YOUR OBJECTIVE ▸ Output each record below exactly, leaving any picture out of the copy.

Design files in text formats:
┄┄┄┄┄┄┄┄┄┄

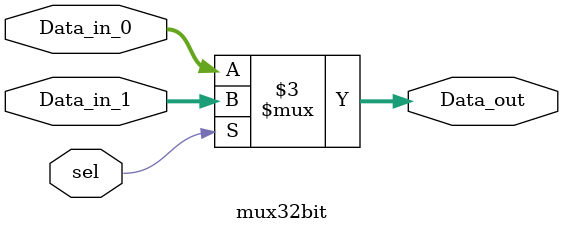
<source format=v>
module mux32bit(
    Data_in_0,
    Data_in_1,
    sel,
    Data_out
    );
	 
    input [31:0] Data_in_0;
    input [31:0] Data_in_1;
    input sel;
    output reg[31:0] Data_out;

    always @(Data_in_0,Data_in_1,sel)
    begin
        case(sel)
		1'b1:
			begin
            			Data_out = Data_in_1;  
			end
		default
			begin
				 Data_out = Data_in_0;
			end
	endcase
  
    end

endmodule 
</source>
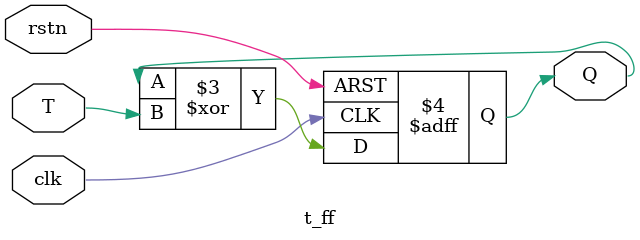
<source format=v>
module moore_binary_counter_str (
    input rstn, clk, x_in,
    output y_out, A, B
);
    wire TA, TB;

    assign TA = x_in && B;
    assign TB = x_in;
    assign y_out = A && B;

    t_ff t_ff_A (rstn, clk, TA, A);
    t_ff t_ff_B (rstn, clk, TB, B);
endmodule

module t_ff (
    input rstn, clk, T,
    output reg Q
);
    always @ (posedge clk, negedge rstn)
    begin
        if (!rstn)
            Q <= 1'b0;
        else
            Q <= Q ^ T;
    end
endmodule

</source>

┄┄┄┄┄┄┄┄┄┄

TASK RESPONSE ▸
<source format=v>
module mux32bit(
    Data_in_0,
    Data_in_1,
    sel,
    Data_out
    );
	 
    input [31:0] Data_in_0;
    input [31:0] Data_in_1;
    input sel;
    output reg[31:0] Data_out;

    always @(Data_in_0,Data_in_1,sel)
    begin
        case(sel)
		1'b1:
			begin
            			Data_out = Data_in_1;  
			end
		default
			begin
				 Data_out = Data_in_0;
			end
	endcase
  
    end

endmodule 
</source>
<source format=v>
module moore_binary_counter_str (
    input rstn, clk, x_in,
    output y_out, A, B
);
    wire TA, TB;

    assign TA = x_in && B;
    assign TB = x_in;
    assign y_out = A && B;

    t_ff t_ff_A (rstn, clk, TA, A);
    t_ff t_ff_B (rstn, clk, TB, B);
endmodule

module t_ff (
    input rstn, clk, T,
    output reg Q
);
    always @ (posedge clk, negedge rstn)
    begin
        if (!rstn)
            Q <= 1'b0;
        else
            Q <= Q ^ T;
    end
endmodule

</source>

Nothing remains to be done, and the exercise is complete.